Funny: Reservoir Dogs

  • "...And as for this non-college bullshit I got two words for that: learn to fuckin' type."
  • Joe giving out the names.
    Mr. Pink: ''Whoa why am I 'Mr. Pink'?
    • Pink suggests he be called Mr Purple instead.
    Joe: You're not Mr. Purple. Some guy on some other job is Mr. Purple. You're Mr. PINK!
    • Also:
    Mr. Brown: Yeah, yeah, but "Mr. Brown"? That's a little too close to "Mr. Shit."
  • The look from the cops that Mr. Orange gets while he's drying his hands in the bathroom during the "Commode Story."
  • Orange's partner when he's about to tell him the joke.
    Orange: What's this?
    Holdaway: It's an amusing anecdote about a drug deal.
    Orange: A what?
    Holdaway: Something funny that happened to you while you were doing a fucking job, man!
  • Mr. Brown's explanation of Madonna's "Like A Virgin."
    Brown: Dick, dick, dick, dick, dick, dick, dick.
    Blue: How many dicks is that?
    White: A lot.
  • Mr. Blonde talking into Marvin's severed ear.
  • Mr. Blonde dancing to "Stuck in the Middle With You," even if it is Nightmare Fuel too.
  • The K-Billy DJ's pronunciation of "behemoth".
  • Mr. Pink explaining his escape from the bank, and the conversation after it.
    Mr. Pink: I tagged a couple cops. You kill anybody?

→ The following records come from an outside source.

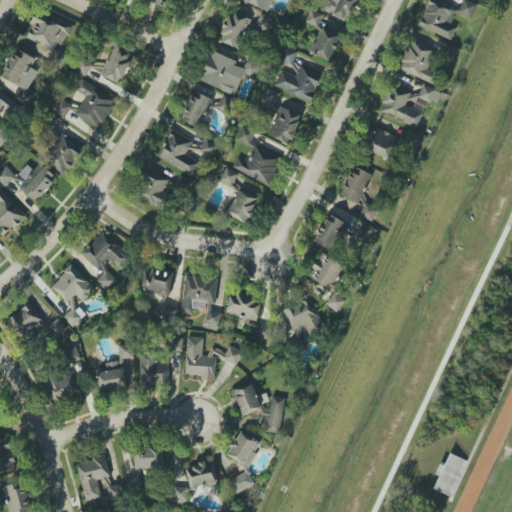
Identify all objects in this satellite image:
building: (163, 1)
building: (260, 3)
building: (339, 8)
road: (5, 10)
building: (443, 16)
building: (313, 18)
building: (265, 23)
road: (127, 24)
building: (235, 30)
building: (49, 37)
building: (325, 44)
building: (288, 56)
building: (417, 61)
building: (116, 63)
building: (83, 66)
building: (19, 69)
building: (225, 72)
building: (298, 83)
building: (429, 94)
building: (8, 104)
building: (87, 105)
building: (399, 107)
building: (195, 109)
building: (280, 119)
building: (245, 135)
building: (380, 143)
building: (202, 148)
building: (63, 153)
building: (177, 153)
road: (120, 155)
building: (258, 165)
building: (6, 176)
building: (228, 176)
building: (35, 181)
building: (354, 184)
building: (161, 189)
building: (242, 206)
road: (294, 210)
building: (368, 212)
building: (8, 213)
building: (331, 233)
building: (365, 234)
building: (105, 258)
building: (326, 270)
building: (156, 281)
building: (72, 293)
building: (200, 298)
building: (334, 302)
river: (414, 302)
building: (243, 307)
building: (165, 310)
building: (303, 317)
building: (33, 324)
building: (256, 331)
building: (295, 343)
building: (70, 355)
building: (205, 358)
road: (443, 365)
building: (113, 372)
building: (153, 372)
building: (62, 386)
building: (246, 398)
road: (496, 398)
building: (275, 415)
road: (121, 418)
road: (42, 426)
building: (6, 457)
building: (148, 458)
building: (242, 459)
track: (492, 469)
building: (201, 475)
building: (92, 476)
building: (447, 478)
building: (111, 491)
building: (179, 493)
building: (15, 498)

    Mr. White: A few cops.
    Mr. Pink: No real people?
    Mr. White: Just cops.
  • Mr. White explains to Mr. Orange the art of shaking down people in a jewelry store, including Fingore; after he's done, he follows up with, "I'm hungry, let's get a taco."
  • "You shoot me in a dream, you better wake up and apologize."